Republican lawmakers said the bill aims to help small banks and credit unions be able to make more loans to families.
"The Main Street banks and credit unions that people depend on, they've been suffering," said Rep. Jeb Hensarling, a Texas Republican who chairs the House Financial Services Committee. "They've been suffering for years under the weight, the load, the volume, the complexity, the cost of heavy Washington bureaucratic red tape. They haven't been able to serve these people to get them into homes and get them into cars."
But the bill could also allow large financial firms like American Express and SunTrust to avoid tougher rules of the road, like setting aside a thicker capital cushion to help survive another financial crisis. The bill allows federal regulators some leeway in deciding which of the bigger banks would be subject to eased rules.
Institutions like JPMorgan Chase, Bank of America and Wells Fargo would continue to abide by tougher rules.
Several Democrats warned that the bill goes too far by helping very large midrange banks, several of which also failed during the financial crisis.
"Some of my colleagues may have forgotten about the bad, bad crash from 2008, but I sure haven't," said Rep. Keith Ellison a Democrat from Minnesota who is also on the Financial Services Committee. "Two point six trillion — with a 'T' — vanished from people's retirement accounts. Think about that for the moment. Why on earth would we go back there?"
Under the original Dodd-Frank regulatory rules, banks with as little as $50 billion in assets had to follow these tougher financial rules.
The bill also includes a host of other changes ranging from easing some home mortgage rules to weakening reporting requirements designed to protect against racial discrimination in lending.
The bill is part of a larger deregulation wave underway in Washington. Republicans controlling the White House and Congress have openly vowed to cut rules and red tape wherever they can.
In order to get the bill passed though, some Democrats in the Senate had to be willing to cross the aisle and vote for the new bill. And given that, the changes, aren't as dramatic as they could have been. That is according to the man whose name is on the Dodd-Frank law. Former Rep. Barney Frank says the new bill will leave the most important provisions of Dodd-Frank intact.
"I would vote against it if I was there," the former Democratic House Financial Services chairman tells NPR, but, he adds, "I understand why other people are voting for it."
After Dodd-Frank passed, Frank said he heard arguments from smaller banks that the law placed some undue burdens on them. And one of the major goals of this new bill is to fix that. Basically, the argument is these banks are not the giant, too-big-to-fail kind, so they don't need as many stress tests and related rules.
Frank said he supports the provision in the bill to exempt banks with less than $10 billion in assets from a rule that bars banks from making some kinds of risky, speculative investments. He says the small banks weren't really doing much of that anyway, but they ended up having to spend too much time and money proving they were in compliance.

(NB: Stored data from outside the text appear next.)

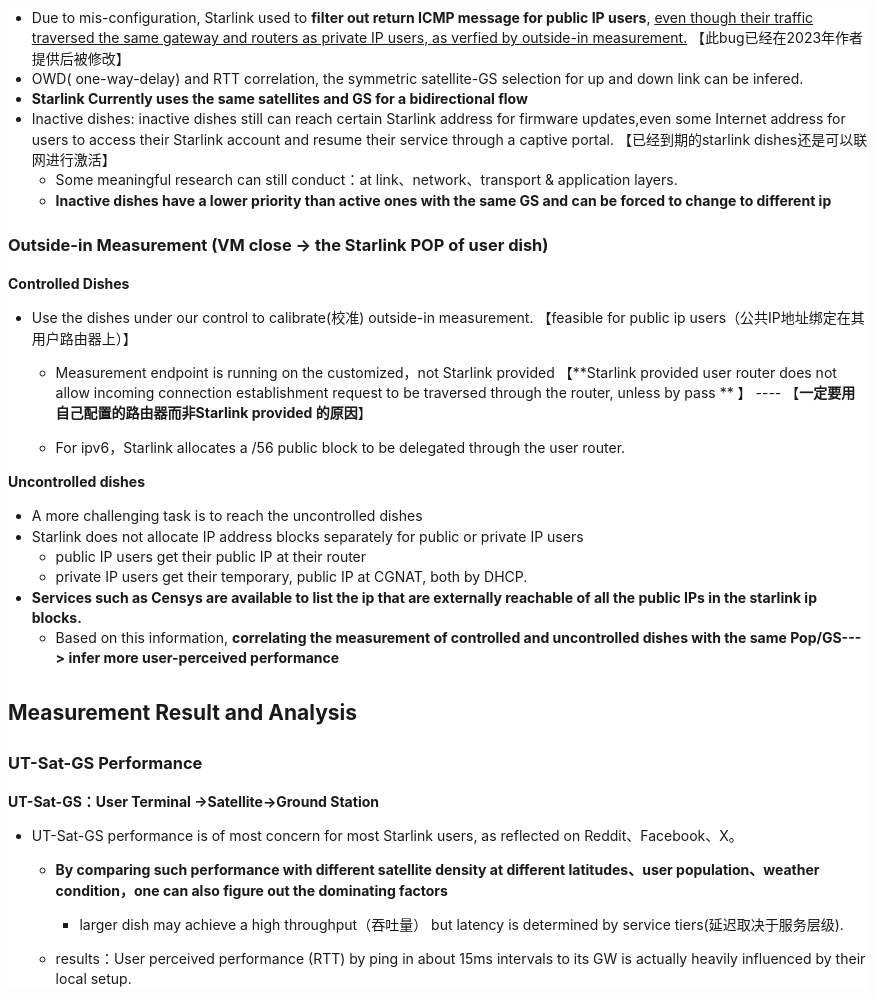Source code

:   * Due to mis-configuration, Starlink used to **filter out return ICMP message for public IP users**, <u>even though their traffic traversed the same gateway and routers as private IP users, as verfied by outside-in measurement.</u>  【此bug已经在2023年作者提供后被修改】
  * OWD( one-way-delay) and RTT correlation, the symmetric satellite-GS selection for up and down link can be infered.
  *  **Starlink Currently uses the same satellites and GS for a bidirectional flow**
* Inactive dishes:  inactive dishes still can reach certain Starlink address for firmware updates,even some Internet address for users to access their Starlink account and resume their service through a captive portal.  【已经到期的starlink dishes还是可以联网进行激活】
  * Some meaningful research can still conduct：at link、network、transport & application layers.
  * **Inactive dishes have a lower priority than active ones with the same GS and can be forced to change to different ip**



### Outside-in Measurement (VM close -> the Starlink POP of user dish)

**Controlled Dishes**

* Use the dishes under our control to calibrate(校准) outside-in measurement. 【feasible for public ip users（公共IP地址绑定在其用户路由器上）】

  * Measurement endpoint is running on the customized，not Starlink provided 【**Starlink provided user router does not allow incoming connection establishment request to be traversed through the router, unless by pass ** 】 ---- 【**一定要用自己配置的路由器而非Starlink provided 的原因**】

  * For ipv6，Starlink allocates a /56 public block to be delegated through the user router. 

**Uncontrolled dishes**

* A more challenging task is to reach the uncontrolled dishes 
* Starlink does not allocate IP address blocks separately for public or private IP users
  * public IP users get their public IP at their router
  * private IP users get their temporary, public IP at CGNAT, both by DHCP.
* **Services such as Censys are available to list the ip that are externally reachable of all the public IPs in the starlink ip blocks.**
  * Based on this information, **correlating the measurement of controlled and uncontrolled dishes with the same Pop/GS---> infer more user-perceived performance** 

## Measurement Result and Analysis 

### UT-Sat-GS Performance 

**UT-Sat-GS：User Terminal ->Satellite->Ground Station**

* UT-Sat-GS performance is of most concern for most Starlink users, as reflected on Reddit、Facebook、X。

  * **By comparing such performance with different satellite density at different latitudes、user population、weather condition，one can also figure out the dominating factors**

    * larger dish may achieve a high throughput（吞吐量） but latency is determined by service tiers(延迟取决于服务层级).

  * results：User perceived performance (RTT) by ping in about 15ms intervals to its GW is actually heavily influenced by their local setup.
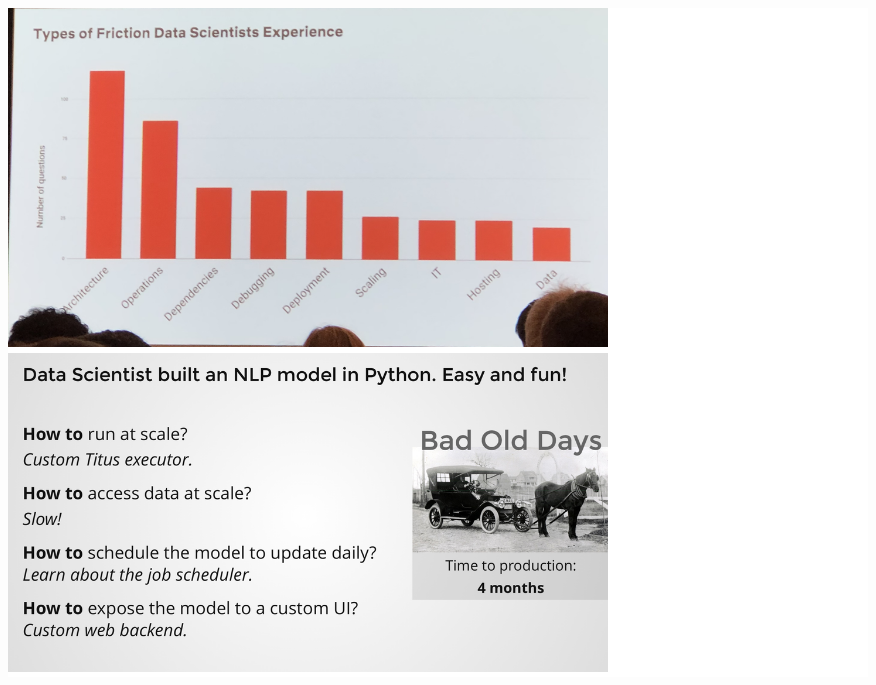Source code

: <img src="resources/imgs/metaflow_netflix_ville_tuulos_merix.png" alt="metaflow_netflix_ville_tuulos_merix" width="600"/>





<img src="resources/imgs/metaflow_netflix_ville_tuulos_issue1.png" alt="metaflow_netflix_ville_tuulos_issue1" width="600"/>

Frank says he also would be OK with raising the bar for how big a bank has to be before it has to comply with a series of more strict systemic-risk-related regulations. Under Dodd-Frank, banks with $50 billion or more in assets are in that category and fall under the jurisdiction of the Financial Stability Oversight Council. Frank says he would support raising that cap to $100 billion, but Republicans pushed for the much higher $250 billion threshold.
Frank said raising the threshold to $250 billion goes too far, because the failure of two or three banks in that category could pose systemic risk problems.